O Brasil de 1958 nasceu do Maracanazo, o São Paulo de Telê, das quedas em 1989 e 1990, o Corinthians campeão do mundo foi construído em cima da eliminação para o Tolima (COL). São inúmeros exemplos de vitórias históricas que, se bem estudadas, cavam sua origem em quedas duras, doloridas, cinzentas. E assim será neste derrotado 2020, em que todos nós perdemos muito do pouco que temos. Milhares a vida, outros a esperança, alguns o ânimo, milhões o emprego, a dignidade. O problema é que não sabemos quando a dor será transmutada em evolução, crescimento e conquista. O túnel está apenas no início.

"Então, relaxa". Era o mantra de um cara que jogava solto no mundo. Em 2017, um baixinho gorducho, de colete vermelho, camisa roqueira, calça de escoteiro e tênis último tipo da Nike chegava à Rua das Palmeiras, 315 para um programa semanal sobre música e futebol. Alegre, mas não efusivo, sagaz, sarcástico, tinha uma zoeira para cada um assim... de bolso. Era o Rodrigo. De tão talentoso ganhou mais um programa, de humor, com o Rudy Landucci, que virou meu irmão.

A empresa mudou de sede e ele foi atrás, com sua craviola. Chegava à redação com celular em punho fazendo stories de todos nós, com uma zoeira para cada um. Um dia era a minha falta de cabelo, em outro era uma frase de Raphael Prates, a forma física de Bruno Faria, o gol de Oscar Ulisses. Tudo era motivo para boas risadas, um trocadilho e uma palavra com duplo sentido. Os momentos antes do "Zona Mista" virou café no pátio e no Shopping, histórias da banda, de outros artistas, boleiros, resenha.
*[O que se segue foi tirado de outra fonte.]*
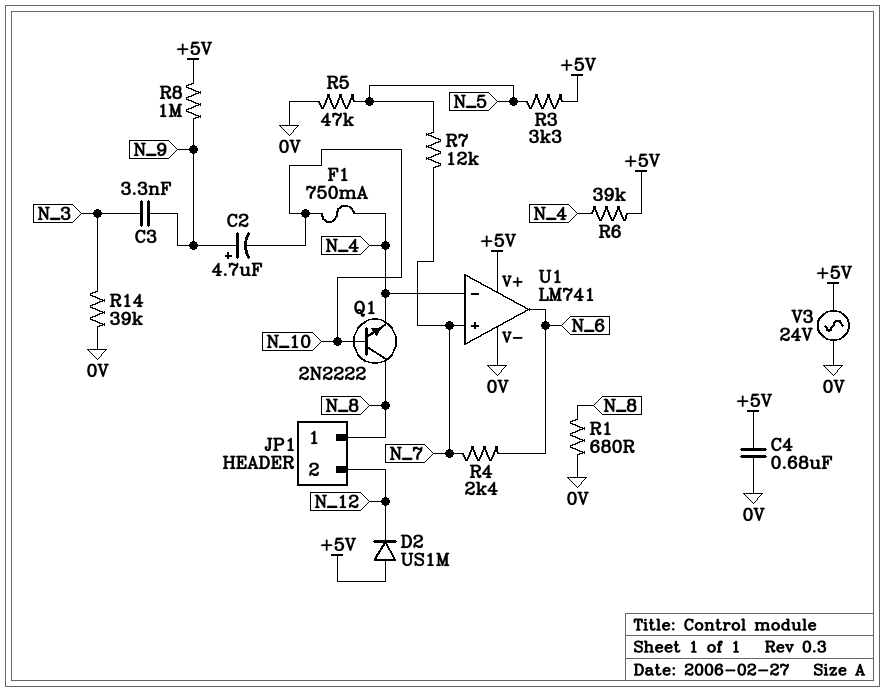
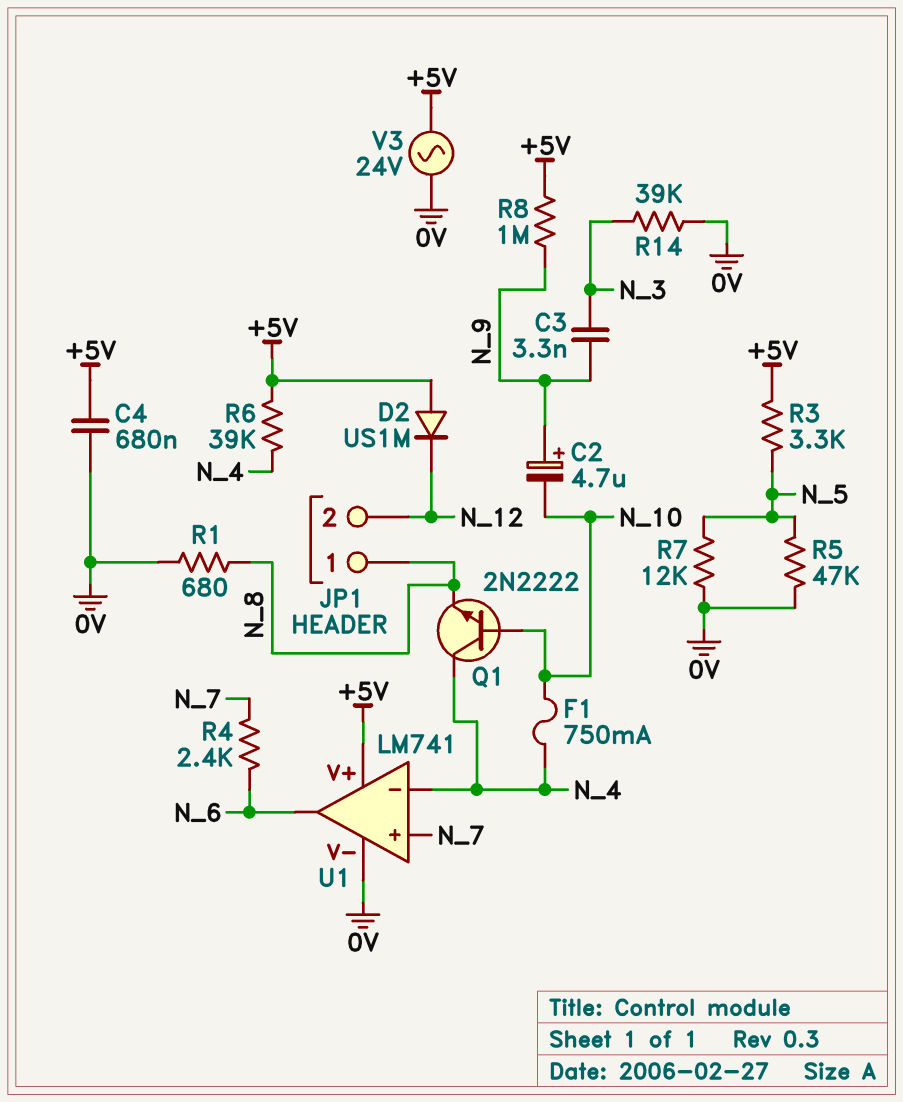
Q1: NPN 2N2222 (B N_10, C N_8, E N_4) -> NPN 2N2222 (B N_10, C N_4, E N_8)
R7: 12k (N_5, N_7) -> 12k (0V, N_5)

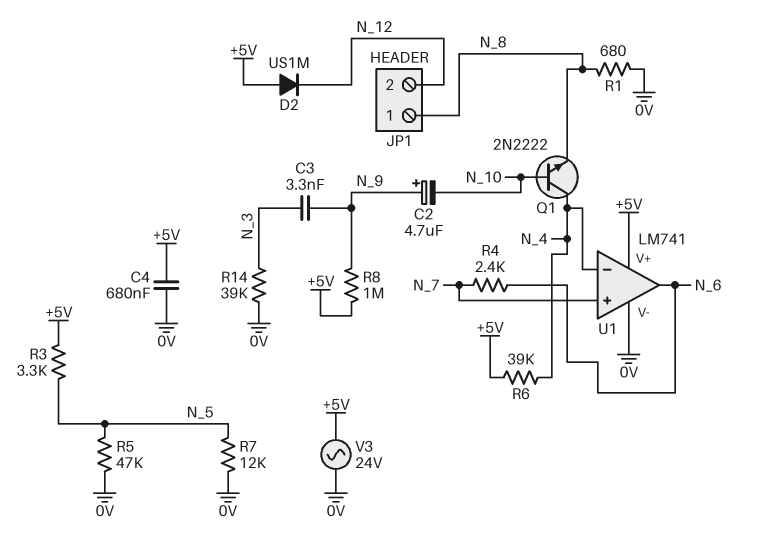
F1: 750mA (N_4, N_10) -> none

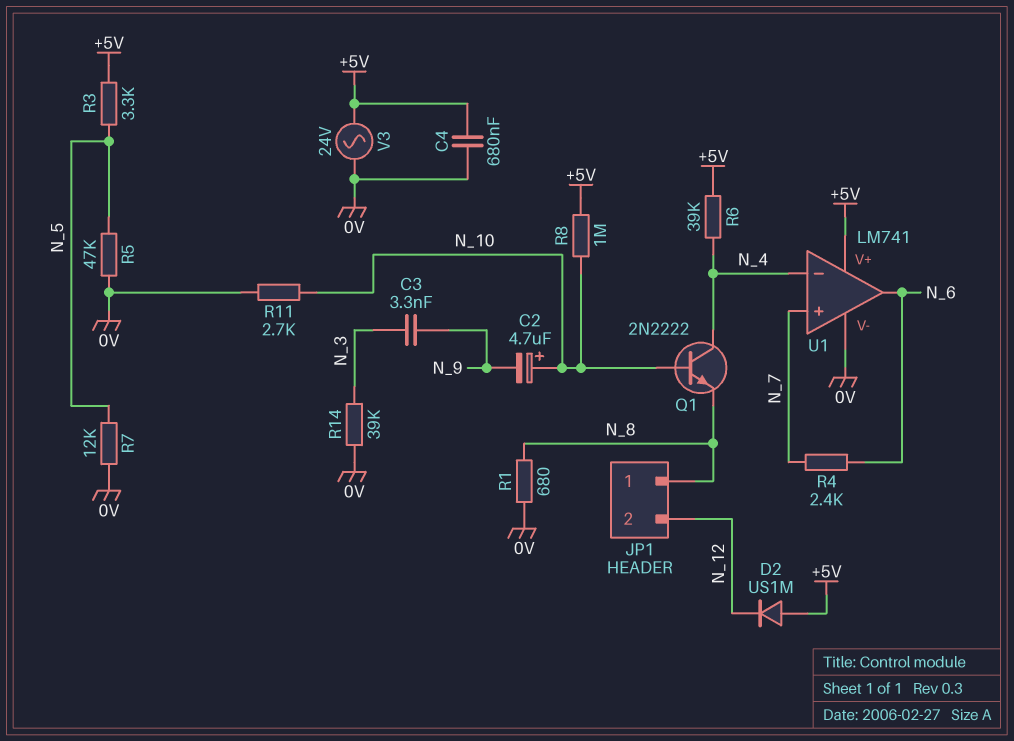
C2: 4.7uF (plus N_9, minus N_10) -> 4.7uF (plus N_10, minus N_9)
R8: 1M (+5V, N_9) -> 1M (+5V, N_10)
R11: none -> 2.7k (0V, N_10)

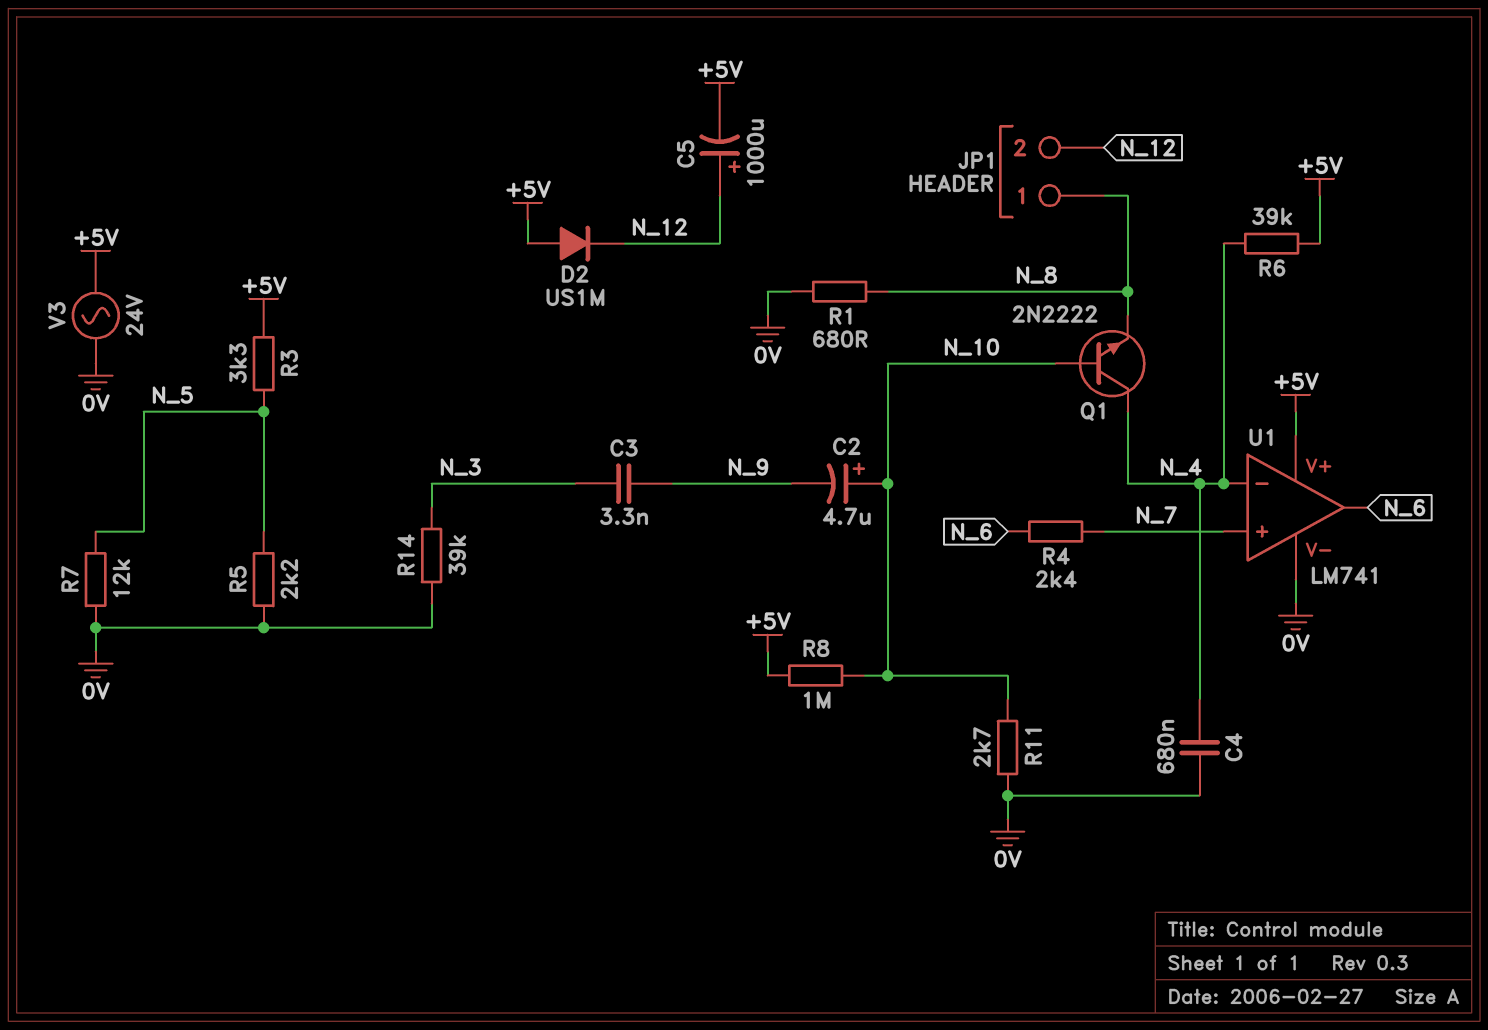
C4: 680nF (+5V, 0V) -> 680nF (0V, N_4)
C5: none -> 1000uF (plus N_12, minus +5V)
R5: 47k (0V, N_5) -> 2.2k (0V, N_5)

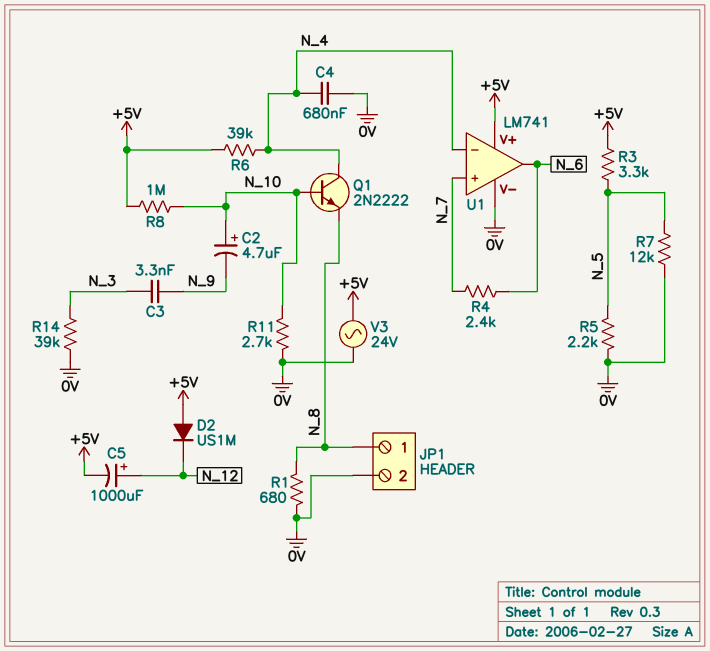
JP1 pin 2: N_12 -> 0V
Deveria ser sobrenome: RR = Rodrigo Resenha.

Há um ano não falávamos porque, de fato, não éramos grandes amigos. Mas Rodrigo brilhava no ar "como uma estrela que não está lá", como a canção de Fábio Júnior que ele lembrava vez ou outra. Achávamos que ele nunca iria embora; ainda mais assim, repentinamente. Mas RR era assim mesmo, chegava sorrateiro, ia embora como um ilusionista. Quando não estava legal, pedia o boné, pegava o violão e saia atrás da felicidade dele. Assim ele se foi. Este mundo estava muito baixo-astral para ele.

Uma derrota para nós, que gostávamos do seu talento, da sua picardia, da sua generosidade. Não sei ainda o que estas milhares de vidas perdidas vão nos ensinar, menos ainda se vamos aprender algo. O fato é que a passagem das páginas da folhinha vai acabar nos dizendo alguma coisa ao final deste escuro túnel que atravessamos. Se o esporte imita mesmo a vida, deve ser algo positivo após os 90 minutos desse jogo. Os livros dizem que a vida é este descontrole relativo, o qual temos a ilusão torpe de sermos protagonistas. Mas que dói a lição... ah, isso dói.